Umgangssprachliche Horror-Konstruktionen oder korrekte Hochsprache, oder haben Sie in diesem Kontext gar nichts zu suchen?


----------



## Krümelmonster

Wenn man sagt, jemand ist "meist" populär, drückt man damit aus, dass er das "meistens" ist, also "im Großteil der Fälle" oder so  
Bsp: Das Wetter ist meist sonnig...
Dadurch würde der Sinn verändert.


----------



## Kajjo

herrkeinname said:
			
		

> Diese Methode ist heutzutage meist populär.


Hier wird das Adverb "populär" überhaupt nicht gesteigert. "meist" ist ebenfalls ein Adverb zu dem Prädikat "sein". Der Satz bedeutet nicht, daß die Methode "äußerst polpulär" ist, sondern daß die Methoden "sehr häufig/in den meisten Fällen" populär sind. 

Ich bin oft müde.
Ich bin selten müde.
Ich bin meist/meistens müde.

Dagegen modifiziert die Intensitätspartikel "sehr" das Wort müde:

Ich bin sehr müde.

Mir fällt aber ein, was Herrkeinname gemeint haben kann: Adverbien, die selbst nicht gesteigert werden können, bilden Komparativ und Superlativ mit "mehr"/"weiter" und "am meisten"/"am weitesten": (also Adverbien, nicht aber Adjektive)

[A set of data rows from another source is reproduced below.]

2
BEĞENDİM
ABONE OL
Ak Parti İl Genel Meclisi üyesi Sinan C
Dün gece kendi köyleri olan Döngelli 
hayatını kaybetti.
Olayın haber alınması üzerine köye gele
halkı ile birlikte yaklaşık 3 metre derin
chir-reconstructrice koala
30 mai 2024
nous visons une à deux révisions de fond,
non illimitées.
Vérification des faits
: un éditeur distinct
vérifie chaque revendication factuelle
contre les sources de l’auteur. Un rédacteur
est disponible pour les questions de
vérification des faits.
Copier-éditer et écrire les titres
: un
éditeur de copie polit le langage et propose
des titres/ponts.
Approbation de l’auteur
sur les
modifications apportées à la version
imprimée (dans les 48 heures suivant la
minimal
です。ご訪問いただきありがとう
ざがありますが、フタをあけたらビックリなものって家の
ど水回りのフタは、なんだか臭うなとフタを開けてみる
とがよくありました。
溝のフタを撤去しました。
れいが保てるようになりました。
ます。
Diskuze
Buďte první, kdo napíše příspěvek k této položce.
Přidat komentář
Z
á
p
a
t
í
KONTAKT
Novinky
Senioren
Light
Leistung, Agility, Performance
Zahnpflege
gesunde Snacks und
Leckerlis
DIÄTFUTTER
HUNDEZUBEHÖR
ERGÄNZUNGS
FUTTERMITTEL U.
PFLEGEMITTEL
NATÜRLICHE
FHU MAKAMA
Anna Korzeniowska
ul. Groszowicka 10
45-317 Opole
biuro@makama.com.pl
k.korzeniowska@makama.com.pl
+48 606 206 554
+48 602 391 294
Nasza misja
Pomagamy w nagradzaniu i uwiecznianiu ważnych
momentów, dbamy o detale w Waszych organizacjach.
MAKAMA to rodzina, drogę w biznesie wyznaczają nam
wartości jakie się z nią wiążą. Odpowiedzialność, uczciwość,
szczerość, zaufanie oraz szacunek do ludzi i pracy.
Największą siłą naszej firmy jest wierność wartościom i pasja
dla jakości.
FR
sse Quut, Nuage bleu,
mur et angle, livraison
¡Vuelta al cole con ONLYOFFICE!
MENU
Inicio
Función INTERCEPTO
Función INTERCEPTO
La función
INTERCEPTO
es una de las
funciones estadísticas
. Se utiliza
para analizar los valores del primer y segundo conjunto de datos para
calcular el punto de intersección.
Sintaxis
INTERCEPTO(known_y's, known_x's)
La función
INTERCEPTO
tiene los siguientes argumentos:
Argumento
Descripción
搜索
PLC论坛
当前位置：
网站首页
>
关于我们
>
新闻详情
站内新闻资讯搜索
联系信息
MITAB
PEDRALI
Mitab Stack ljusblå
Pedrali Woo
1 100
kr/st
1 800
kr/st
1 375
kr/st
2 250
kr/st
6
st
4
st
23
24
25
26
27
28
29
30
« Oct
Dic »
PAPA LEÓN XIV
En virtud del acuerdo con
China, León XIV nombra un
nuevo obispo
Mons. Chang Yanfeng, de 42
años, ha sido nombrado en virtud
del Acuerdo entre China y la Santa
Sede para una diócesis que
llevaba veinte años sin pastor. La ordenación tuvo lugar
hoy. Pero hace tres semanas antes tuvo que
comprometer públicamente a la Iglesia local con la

Das Buch liegt weiter oben.
Der Weg geht hier mehr bergauf als dort drüben.

Grüße,
Kajjo


----------



## cyanista

> Originally Posted by *herrkeinname*
> _Diese Methode ist heutzutage meist populär._


 Kajjo hat Recht, das Adjektiv wird hier nicht gesteigert und _meist_ ist eine  Adverbialangabe. Aber ich finde, man kann den Satz nicht so lassen! Er muss noch ergänzt werden, um überhaupt einen Sinn zu bekommen! Meist populär _wo_ oder _bei wem_? Z.B.:

_Diese Methode ist heutzutage meist (vorwiegend) in den hochentwickelten Ländern populär.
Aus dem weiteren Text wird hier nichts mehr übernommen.